I have been playing around with many recipes but have been unable to get the consistency that of a bakery style\ cake. Can anyone offer any tips on how to achieve this? It would be greatly appreciated. Thanks and look forward to any responses!\


----------



## chefross (May 5, 2010)

Sorry but store bought is usually high in chemical stableizers, artificial additives, and other chemicals to make it the consistency you love.

The best you will be able to achieve is something close.


----------



## boar_d_laze (Feb 13, 2008)

If you want actual help, it would help us help you if you provided as many specifics as possible about what you're doing, what's going wrong, and what's going right.  

It's pointless to address the infinite possible errors without more information.  For instance:  How long do you preheat your oven?  How accurate is it?  Do you use the right size pans?  Where do you get your recipes?
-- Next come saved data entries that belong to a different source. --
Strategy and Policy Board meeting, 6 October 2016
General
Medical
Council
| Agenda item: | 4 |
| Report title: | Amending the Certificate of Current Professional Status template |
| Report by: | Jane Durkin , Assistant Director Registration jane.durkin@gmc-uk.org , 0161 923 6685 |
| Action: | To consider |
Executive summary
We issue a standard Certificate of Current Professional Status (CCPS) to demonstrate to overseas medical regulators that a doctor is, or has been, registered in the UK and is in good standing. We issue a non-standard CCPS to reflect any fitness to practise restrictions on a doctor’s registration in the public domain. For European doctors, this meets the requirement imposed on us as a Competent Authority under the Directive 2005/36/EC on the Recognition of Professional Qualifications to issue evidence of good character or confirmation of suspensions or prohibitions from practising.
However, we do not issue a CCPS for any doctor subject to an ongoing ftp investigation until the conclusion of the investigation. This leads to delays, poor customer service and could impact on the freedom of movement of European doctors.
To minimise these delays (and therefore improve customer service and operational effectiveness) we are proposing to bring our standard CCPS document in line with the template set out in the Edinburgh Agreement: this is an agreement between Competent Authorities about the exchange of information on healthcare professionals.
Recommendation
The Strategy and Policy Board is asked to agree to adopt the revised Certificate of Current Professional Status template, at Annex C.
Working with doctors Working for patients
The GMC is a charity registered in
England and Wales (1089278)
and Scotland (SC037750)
Do you over-mix?  Add your eggs one at a time?  How fresh is your baking powder?  Do you measure before or after sifting?  Do you use AP or cake flour?  Etc., etc. 

If you're an occasional baker, I suggest limiting yourself to a few cakes -- like genoise and pound cake -- and mastering them before moving on.  

Consider the above as generic advice.  But here's something specific:  There are much better cake bakers here than me. 

Good luck,

BDL


----------



## foodpump (Oct 10, 2005)

Both of the above replies are spot on.

90% of the commerical bakeries use mixes: Some contain emulisifiers, most contain a varieity of strarches, leaveners, egg replacements, dehydrated pulverized fats,  as well as colours (yellow) and flavours, stuff like sodium benzoate creeps in too, which gives it a heckuva shelf life.  Yech!

What is the consistancy you want?

As BDL suggests, try genoise (plain sponge) or pound cake first.  You can fool around and subsitute some of the flour with corntarch or roasted flour for a "lighter" feel, add more yolk for a richer feel (and natural yellow colour), add finely ground nuts, etc.

Personally, I take pride in  that my cakes don't taste like a "regular" bakery products


----------